§ What is needed
Substitute "script" for every occurrence of "program" in the material below and reproduce the rest unchanged. Omit the pictures from your answer.
═══ Provided entries
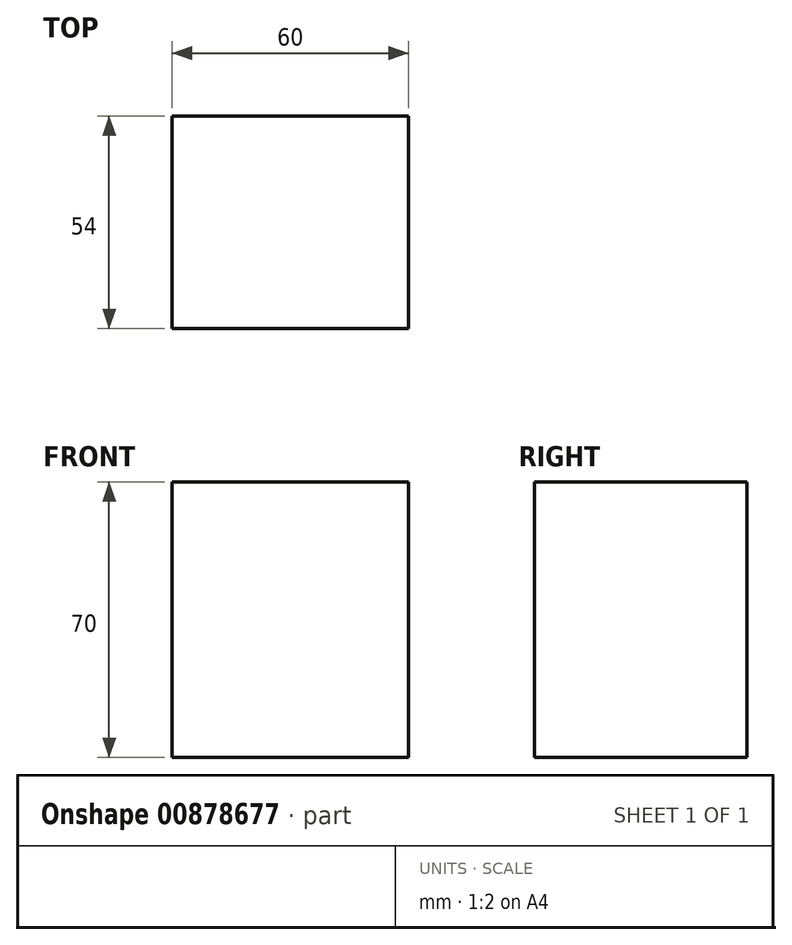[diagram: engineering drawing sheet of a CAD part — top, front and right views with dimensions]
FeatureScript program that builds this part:
annotation { "Feature Type Name" : "Feature", "Feature Type Description" : "" }
export const myFeature = defineFeature(function(context is Context, id is Id, definition is map)
    precondition{}
    {
        {
            var Q0;
            Q0=qCreatedBy(makeId("Front.planeOp"),FACE);
            var sketch = newSketch(context, id + "F0", { "sketchPlane" : qUnion([Q0])});
            skLineSegment(sketch, "E0.bottom", {"start": v(-30, 35) * mm, "end": v(30, 35) * mm});
            skLineSegment(sketch, "E0.top", {"start": v(-30, -35) * mm, "end": v(30, -35) * mm});
            skLineSegment(sketch, "E0.left", {"start": v(-30, 35) * mm, "end": v(-30, -35) * mm});
            skLineSegment(sketch, "E0.right", {"start": v(30, 35) * mm, "end": v(30, -35) * mm});
            skPoint(sketch, "E0.middle", {"position": v(0, 0) * mm});
            skSolve(sketch);
        }
        {
            var Q0;
            Q0 = qSketchRegion(id + "F0", true);
            extrude(context, id + "F1", {"entities" : qUnion([Q0]), "depth" : 54 * mm, "offsetDistance" : 25 * mm});
        }
    });
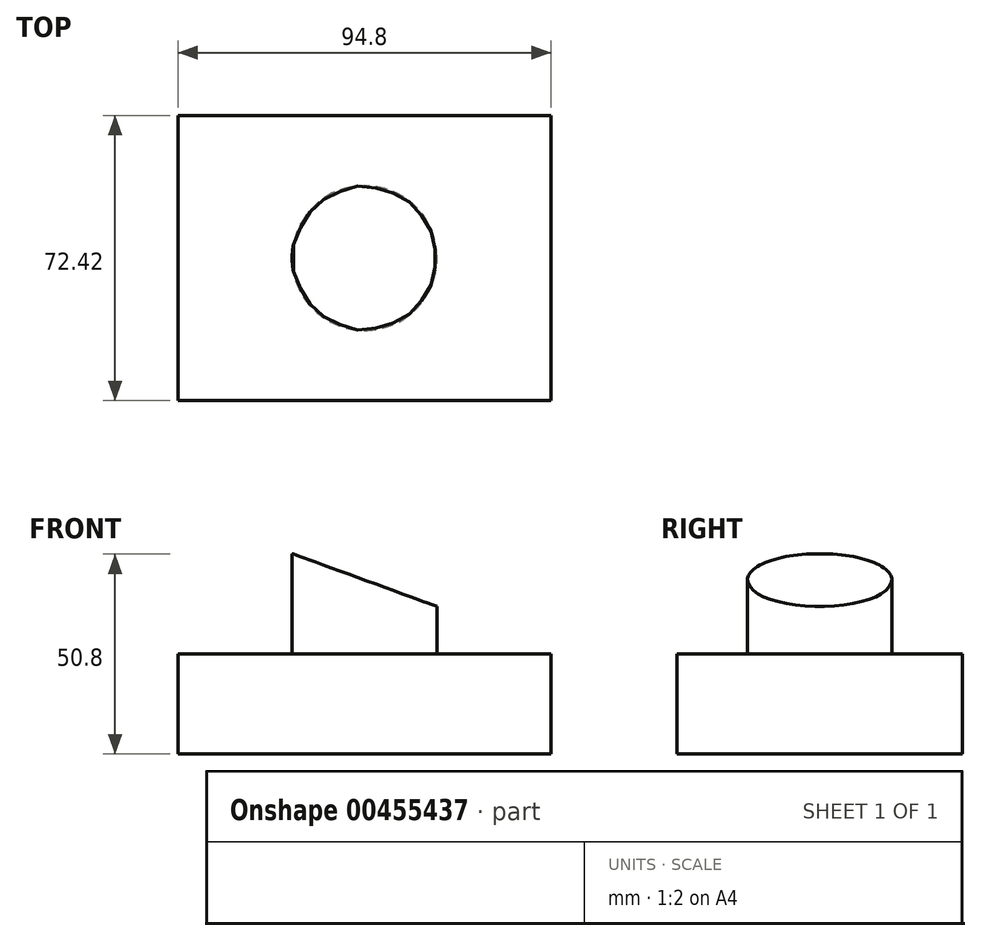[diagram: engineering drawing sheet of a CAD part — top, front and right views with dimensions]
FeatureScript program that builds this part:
══════
§ Exercise output
[diagram: engineering drawing sheet of a CAD part — top, front and right views with dimensions]
FeatureScript script that builds this part:
annotation { "Feature Type Name" : "Feature", "Feature Type Description" : "" }
export const myFeature = defineFeature(function(context is Context, id is Id, definition is map)
    precondition{}
    {
        {
            var Q0;
            Q0=qCreatedBy(makeId("Front.planeOp"),FACE);
            var sketch = newSketch(context, id + "F0", { "sketchPlane" : qUnion([Q0])});
            skLineSegment(sketch, "E0.bottom", {"start": v(-30, 35) * mm, "end": v(30, 35) * mm});
            skLineSegment(sketch, "E0.top", {"start": v(-30, -35) * mm, "end": v(30, -35) * mm});
            skLineSegment(sketch, "E0.left", {"start": v(-30, 35) * mm, "end": v(-30, -35) * mm});
            skLineSegment(sketch, "E0.right", {"start": v(30, 35) * mm, "end": v(30, -35) * mm});
            skPoint(sketch, "E0.middle", {"position": v(0, 0) * mm});
            skSolve(sketch);
        }
        {
            var Q0;
            Q0 = qSketchRegion(id + "F0", true);
            extrude(context, id + "F1", {"entities" : qUnion([Q0]), "depth" : 54 * mm, "offsetDistance" : 25 * mm});
        }
    });
[diagram: engineering drawing sheet of a CAD part — top, front and right views with dimensions]
FeatureScript script that builds this part:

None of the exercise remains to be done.